We turn first to Ms. Bigpond’s contention that the ALJ was required to consult with a medical advisor regarding the onset date of her cardiac disability. For this proposition she relies on Social Security Ruling 83-20 and our decision in Blea v. Barnhart, 466 F.3d 903 (10th Cir.2006). SSR 83-20 provides that an ALJ should consult a medical advisor at the hearing when the onset date of a disability must be inferred. See 1983 WL 31249, at *3. In Blea we held, with respect to the onset date of a disability, that an ALJ “may not make negative inferences from an ambiguous record; rather, it must call a medical advisor pursuant to SSR 83-20.” 466 F.3d at 913. “[T]he issue of whether the ALJ erred by failing to call a medical advisor turns on whether the evidence concerning the onset of [the claimant’s] disabilities was ambiguous, or alternatively, whether the medical evidence clearly documented *718 the progression of his conditions.” Id. at 912.

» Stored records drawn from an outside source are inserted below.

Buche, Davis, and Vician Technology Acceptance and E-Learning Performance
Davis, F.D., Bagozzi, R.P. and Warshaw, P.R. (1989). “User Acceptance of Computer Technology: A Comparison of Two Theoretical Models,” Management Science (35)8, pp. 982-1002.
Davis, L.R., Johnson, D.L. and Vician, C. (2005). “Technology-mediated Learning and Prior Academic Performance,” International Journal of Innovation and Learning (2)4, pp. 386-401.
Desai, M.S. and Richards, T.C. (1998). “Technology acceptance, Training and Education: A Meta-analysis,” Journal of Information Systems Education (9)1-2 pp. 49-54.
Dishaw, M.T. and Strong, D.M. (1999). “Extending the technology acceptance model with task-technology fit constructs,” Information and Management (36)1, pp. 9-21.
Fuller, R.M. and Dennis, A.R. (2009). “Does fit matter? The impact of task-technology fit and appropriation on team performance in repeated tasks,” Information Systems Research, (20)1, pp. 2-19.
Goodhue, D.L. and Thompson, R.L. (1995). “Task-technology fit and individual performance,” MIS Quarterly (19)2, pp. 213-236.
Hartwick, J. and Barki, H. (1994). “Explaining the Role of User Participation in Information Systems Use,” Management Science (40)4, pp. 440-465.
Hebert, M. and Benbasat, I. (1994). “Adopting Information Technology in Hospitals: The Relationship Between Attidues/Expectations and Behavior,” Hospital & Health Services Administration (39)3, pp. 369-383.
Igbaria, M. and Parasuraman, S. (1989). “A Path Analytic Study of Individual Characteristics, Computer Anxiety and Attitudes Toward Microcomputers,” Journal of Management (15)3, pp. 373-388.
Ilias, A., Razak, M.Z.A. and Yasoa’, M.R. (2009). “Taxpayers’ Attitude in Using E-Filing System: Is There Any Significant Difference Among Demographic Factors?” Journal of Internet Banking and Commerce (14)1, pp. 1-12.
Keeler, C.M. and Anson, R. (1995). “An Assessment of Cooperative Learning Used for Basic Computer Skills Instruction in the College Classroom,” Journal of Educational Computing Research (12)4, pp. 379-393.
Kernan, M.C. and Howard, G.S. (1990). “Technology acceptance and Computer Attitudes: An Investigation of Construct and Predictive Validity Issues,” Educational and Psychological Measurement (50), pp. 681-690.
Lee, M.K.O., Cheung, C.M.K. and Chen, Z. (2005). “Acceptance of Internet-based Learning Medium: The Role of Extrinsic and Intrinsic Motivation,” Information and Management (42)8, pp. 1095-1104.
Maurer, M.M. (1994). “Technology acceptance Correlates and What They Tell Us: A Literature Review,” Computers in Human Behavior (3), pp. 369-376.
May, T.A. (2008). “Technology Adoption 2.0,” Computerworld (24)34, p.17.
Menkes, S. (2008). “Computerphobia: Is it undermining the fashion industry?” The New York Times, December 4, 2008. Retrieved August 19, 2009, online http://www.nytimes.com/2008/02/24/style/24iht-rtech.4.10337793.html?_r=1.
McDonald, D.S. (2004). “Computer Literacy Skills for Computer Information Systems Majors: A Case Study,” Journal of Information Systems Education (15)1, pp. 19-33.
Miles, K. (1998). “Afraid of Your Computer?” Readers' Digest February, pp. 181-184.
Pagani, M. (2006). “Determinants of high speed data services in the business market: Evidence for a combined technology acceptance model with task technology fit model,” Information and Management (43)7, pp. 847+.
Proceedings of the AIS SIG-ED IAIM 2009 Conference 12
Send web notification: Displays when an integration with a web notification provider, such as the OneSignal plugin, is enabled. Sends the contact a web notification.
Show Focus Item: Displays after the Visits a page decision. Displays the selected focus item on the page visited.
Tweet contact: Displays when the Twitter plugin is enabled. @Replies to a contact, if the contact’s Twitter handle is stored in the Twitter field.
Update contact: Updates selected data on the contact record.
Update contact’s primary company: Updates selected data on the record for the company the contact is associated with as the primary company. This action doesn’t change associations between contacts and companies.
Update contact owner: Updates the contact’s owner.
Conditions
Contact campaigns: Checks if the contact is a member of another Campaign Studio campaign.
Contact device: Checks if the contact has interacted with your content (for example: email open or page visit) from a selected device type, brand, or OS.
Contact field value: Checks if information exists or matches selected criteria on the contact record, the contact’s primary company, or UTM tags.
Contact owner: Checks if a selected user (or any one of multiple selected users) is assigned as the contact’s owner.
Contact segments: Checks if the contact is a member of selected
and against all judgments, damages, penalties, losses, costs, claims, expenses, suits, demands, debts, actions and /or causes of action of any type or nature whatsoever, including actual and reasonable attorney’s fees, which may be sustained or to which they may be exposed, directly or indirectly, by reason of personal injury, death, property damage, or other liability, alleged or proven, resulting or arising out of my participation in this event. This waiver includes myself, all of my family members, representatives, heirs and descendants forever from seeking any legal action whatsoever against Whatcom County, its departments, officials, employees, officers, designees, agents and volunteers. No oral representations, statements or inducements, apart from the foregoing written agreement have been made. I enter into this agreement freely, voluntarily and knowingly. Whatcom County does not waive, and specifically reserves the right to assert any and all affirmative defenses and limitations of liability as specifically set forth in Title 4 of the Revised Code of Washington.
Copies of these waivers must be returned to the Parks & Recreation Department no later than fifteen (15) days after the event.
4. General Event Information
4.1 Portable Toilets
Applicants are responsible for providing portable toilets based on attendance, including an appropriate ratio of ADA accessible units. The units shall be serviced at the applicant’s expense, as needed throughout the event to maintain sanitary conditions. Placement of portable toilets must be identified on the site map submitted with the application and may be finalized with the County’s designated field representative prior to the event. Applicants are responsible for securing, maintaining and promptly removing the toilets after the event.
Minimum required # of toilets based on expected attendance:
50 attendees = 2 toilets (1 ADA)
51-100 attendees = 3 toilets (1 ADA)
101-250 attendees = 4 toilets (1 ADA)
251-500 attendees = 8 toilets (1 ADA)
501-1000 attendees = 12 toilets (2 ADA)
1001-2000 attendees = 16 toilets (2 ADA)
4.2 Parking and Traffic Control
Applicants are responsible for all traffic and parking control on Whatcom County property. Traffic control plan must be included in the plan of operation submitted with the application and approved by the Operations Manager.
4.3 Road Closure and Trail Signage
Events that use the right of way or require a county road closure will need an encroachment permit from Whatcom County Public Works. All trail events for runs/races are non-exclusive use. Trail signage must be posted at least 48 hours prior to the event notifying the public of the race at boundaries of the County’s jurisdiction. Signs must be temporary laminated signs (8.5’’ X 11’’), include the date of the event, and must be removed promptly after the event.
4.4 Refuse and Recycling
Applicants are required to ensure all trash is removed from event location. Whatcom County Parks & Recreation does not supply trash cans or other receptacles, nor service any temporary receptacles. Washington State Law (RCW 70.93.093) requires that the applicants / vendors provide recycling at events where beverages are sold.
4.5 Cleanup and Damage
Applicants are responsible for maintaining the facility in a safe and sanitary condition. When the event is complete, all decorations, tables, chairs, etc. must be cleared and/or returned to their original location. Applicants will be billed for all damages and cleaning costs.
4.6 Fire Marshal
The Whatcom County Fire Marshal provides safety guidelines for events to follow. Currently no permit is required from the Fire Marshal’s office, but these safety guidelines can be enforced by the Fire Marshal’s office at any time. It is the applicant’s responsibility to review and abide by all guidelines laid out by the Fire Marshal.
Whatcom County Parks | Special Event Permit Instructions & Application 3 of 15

Blea is factually distinguishable from this case. The claimant in Blea sought no medical treatment during an eighteen-month period that included his last insured date. Id. at 912-13. Therefore, there were no contemporaneous medical records for the ALJ to consider. We held under those circumstances that the ALJ could not reasonably draw negative inferences from the lack of medical records. Id. at 912. In contrast, Ms. Bigpond has medical records both before and after June 1997. Indeed, she points to some of these records in support of her contention that the medical evidence is ambiguous regarding the onset date of her cardiac disability. Thus, in contrast to Blea, this is not a case where the medical evidence is ambiguous because adequate medical records are not available.

Ms. Bigpond nonetheless argues that the evidence regarding the onset date of her cardiac disability is ambiguous. We note that the ambiguity must relate to the relevant time period. We consider “whether the evidence is ambiguous regarding the possibility that the onset of her disability occurred before the expiration of her insured status.” Id. at 911 (quotation omitted). “Disability” is defined as the “inability to engage in any substantial gainful activity by reason of any medically determinable physical or mental impairment which can be expected to result in death or which has lasted or can be expected to last for a continuous period of not less than 12 months.” 42 U.S.C. § 423(d)(1)(A). Here the question is whether the evidence shows any possibility that Ms. Bigpond’s cardiac problems were disabling as of June 30, 1997. The Commissioner argues that the evidence clearly documents the progression of her cardiac problems, showing that they did not become disabling until long after her last insured date.

Ms. Bigpond contends that medical records from 1997 indicate ambiguity regarding whether her cardiac problems were disabling at that time. Although she recites what these records say, she does not explain how they show that her cardiac problems made her unable to engage in any substantial gainful activity in June 1997. She emphasizes several ECG reports with notations that an abnormality found “may be [a] normal variant.” Aplt. App., Vol. II at 187, 599, 619 (all caps omitted). One of those ECG reports also indicated, “Inferior myocardial infarction ... probably old,” with a warning that “[d]ata quality may affect interpretation.” Id. at 187 (all caps omitted). In October 1997, Ms. Bigpond sought treatment for light-headedness and left-arm pain. The examination showed a regular heart rate and rhythm. The record states “angina” as one of the purposes of her visit. Id. at 601. She was given a prescription for nitroglycerin and referred for a cardiology examination. The notes from the cardiology consultation indicate that she had “multiple complaints” and that her diabetes and hypertension were “poorly controlled.” Id. at 289.